After 4 months, I now believe that I have solved my BSOD 0xf4 problem. I was searching around on the Microsoft support web site, where I ran across KB977178, where it describes Windows 7 machines that might give that BSOD code when waking from Sleep, and having a large SATA drive.
http://support.microsoft.com/kb/977178My C:\ drive is a Samsung 840 Pro 256 GB SSD, but I also had two WD1002FAEX 1TB HDDs in the system. I started checking all three for any abnormal signs. chkdsk never found any problems, and sfc /scannow always ran clean. When I installed PassMark's Performance Test PC Benchmarking software, and went into the Options to change which drive it would test, one of my two 1TB WD HDDs was only getting about 60% of the bandwidth that the other identical drive was reporting.
Since I had already tried everything else, I ordered a newer WD1003FZEX for US$90. This newer version was even much faster than either of the WD1002FAEX drives, and I have not seen another BSOD 0xf4 in the 3 weeks since I changed that slower drive out.
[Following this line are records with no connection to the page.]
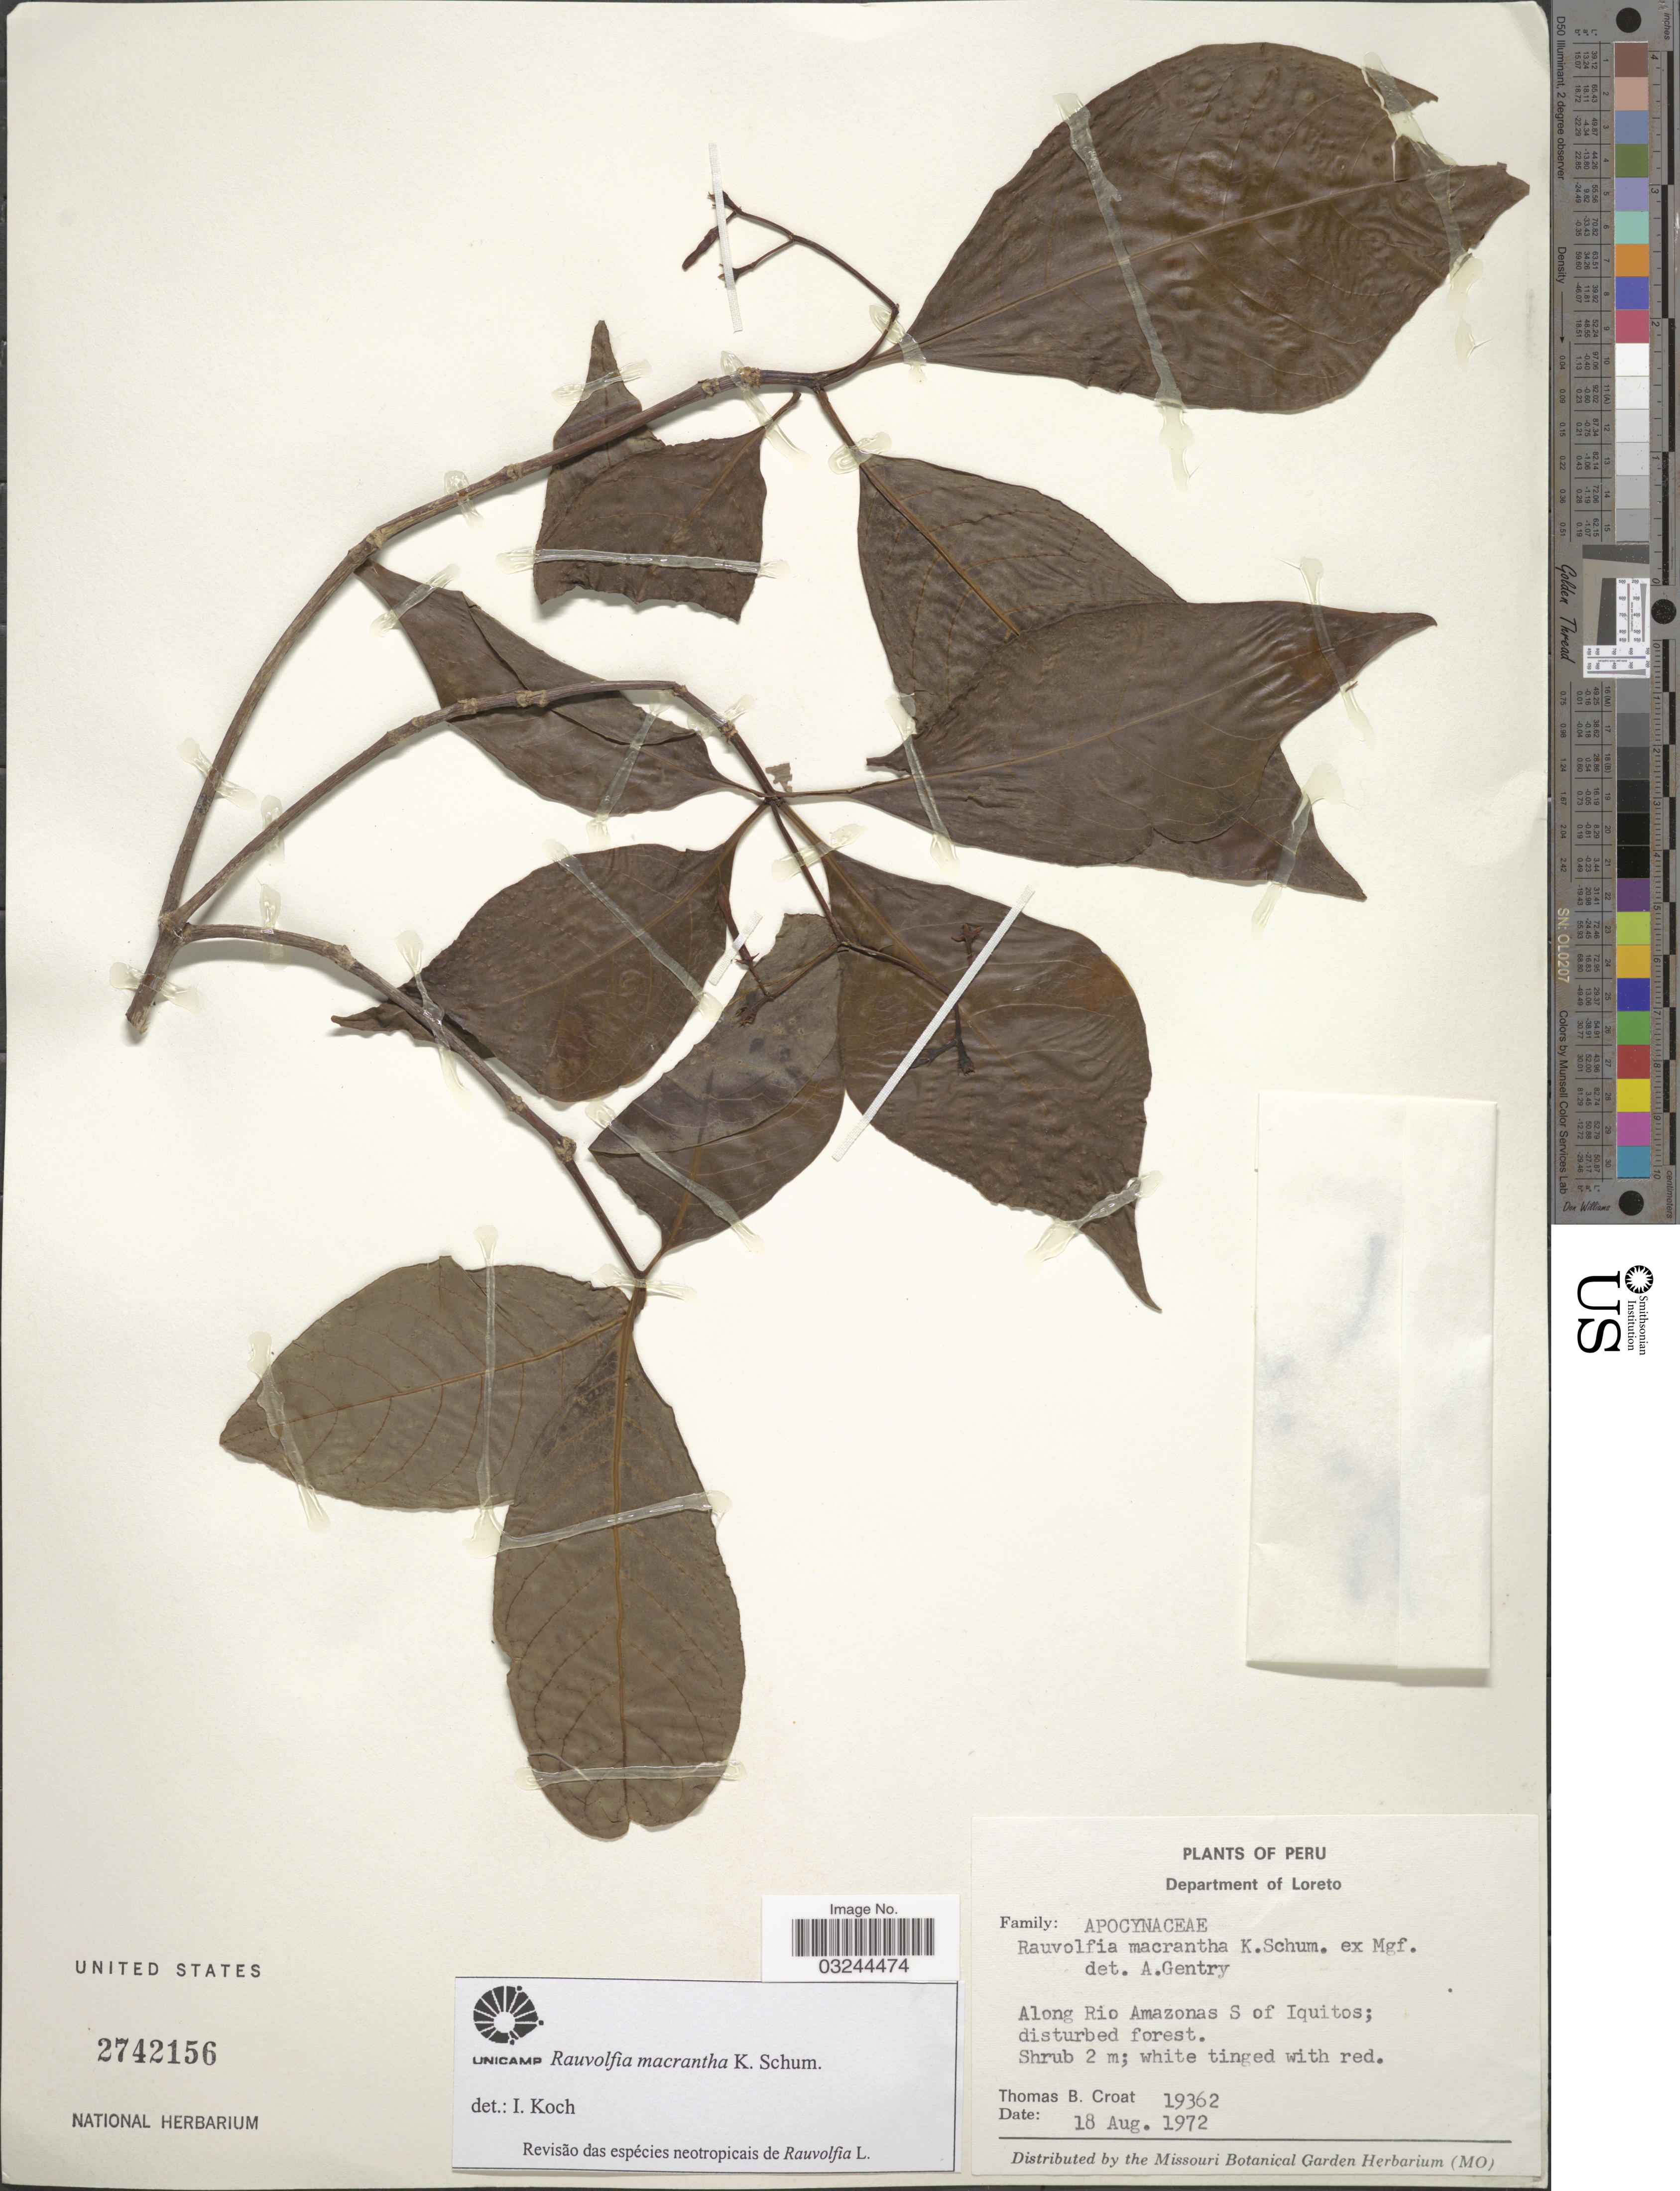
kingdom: Plantae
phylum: Tracheophyta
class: Magnoliopsida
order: Gentianales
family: Apocynaceae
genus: Rauvolfia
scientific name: Rauvolfia macrantha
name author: K. Schum. ex Markgr.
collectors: T. B. Croat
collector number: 19362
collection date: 1972-08-18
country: Peru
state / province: Loreto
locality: Department of Loreto. Along Rio Amazonas S of Iquitos.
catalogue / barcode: US 2742156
I can only speculate as to why a slow, non-boot HDD would occasionally cause a BSOD 0xf4 when doing things like turning off a printer, inserting or removing a USB flash drive. The only thing that I can think is that the Z87 was too busy retrying, or otherwise dealing with a problematic drive to allow it to service the other I/O functions that it controls in a timely fashion. That is speculation on my part, but I now feel confident that I no longer have that very frustrating problem with my computer.